Oh, Look, A Box of Beatles!

Alan Clayson is the only author I am aware of who has attempted to write a biography of Ringo Starr, and from what I have read so far of his work, he's made a very good job of it (considering that he didn't get to work directly with Ringo, who, for whatever reason, won't consent to publish an "official" biography). It's been a very different sort of experience for me, since, like most Beatle-related bio-work, it begins by covering the pre-Mania years, but unlike most Beatle bios, it does so from Ringo's perspective. Remember, of course, that Ringo didn't join the band until they were well on their way to having a recording contract; in other words, where I had been used to reading stories of famous meetings at Woolton fĂȘtes, jam sessions on double-decker buses, Quarry Men, Silver Beetles, and Hamburg trips, I found myself reading about Ringo's (mostly hospitalized) childhood, his start as a skiffle drummer, Rory Storm and the Hurricanes, and so on. This little biography (and by "little", I mean, "over 400 freaking pages") rounds out the history of The Beatles and completes the picture, and Clayson does a good job of incorporating actual quotes from Ringo wherever he can.
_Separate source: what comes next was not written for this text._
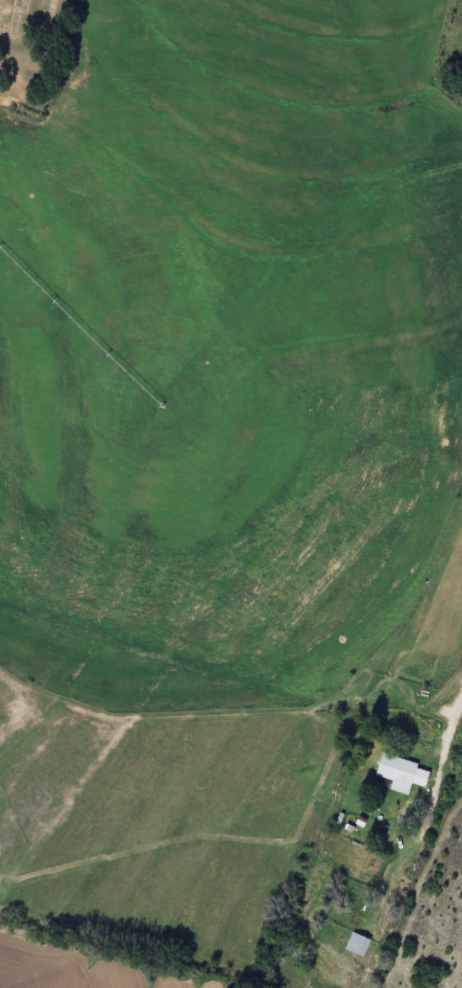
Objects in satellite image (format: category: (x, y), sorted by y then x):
park: (32, 50)
building: (402, 773)
building: (358, 944)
Fortunately for those of us who can't get enough of The Beatles in paperback, you can now purchase the Ringo biography as part of a four-pack set of biographies, each one focusing on the life of one of the Liverpool Lads. The volume on George's life is also 400 pages, and promises to be a more "in-depth" story than George's own sparse and scattered recollections in I Me Mine (a book which makes up for its paucity of information by being written in George's own inimitable style). I'm looking forward to cracking this one open after I've finished reading Ringo.

The McCartney and Lennon volumes are much slimmer than the Harrison and Starr volumes, but I can only assume that this is because so much has already been written about the Len-Mac duo by other authors, and so perhaps Clayson decided to give their lives a more cursory treatment in favor of focusing on George and Ringo.

It's a handsome set of books, that much is certain. You might want to add it to your bookshelf sooner than later.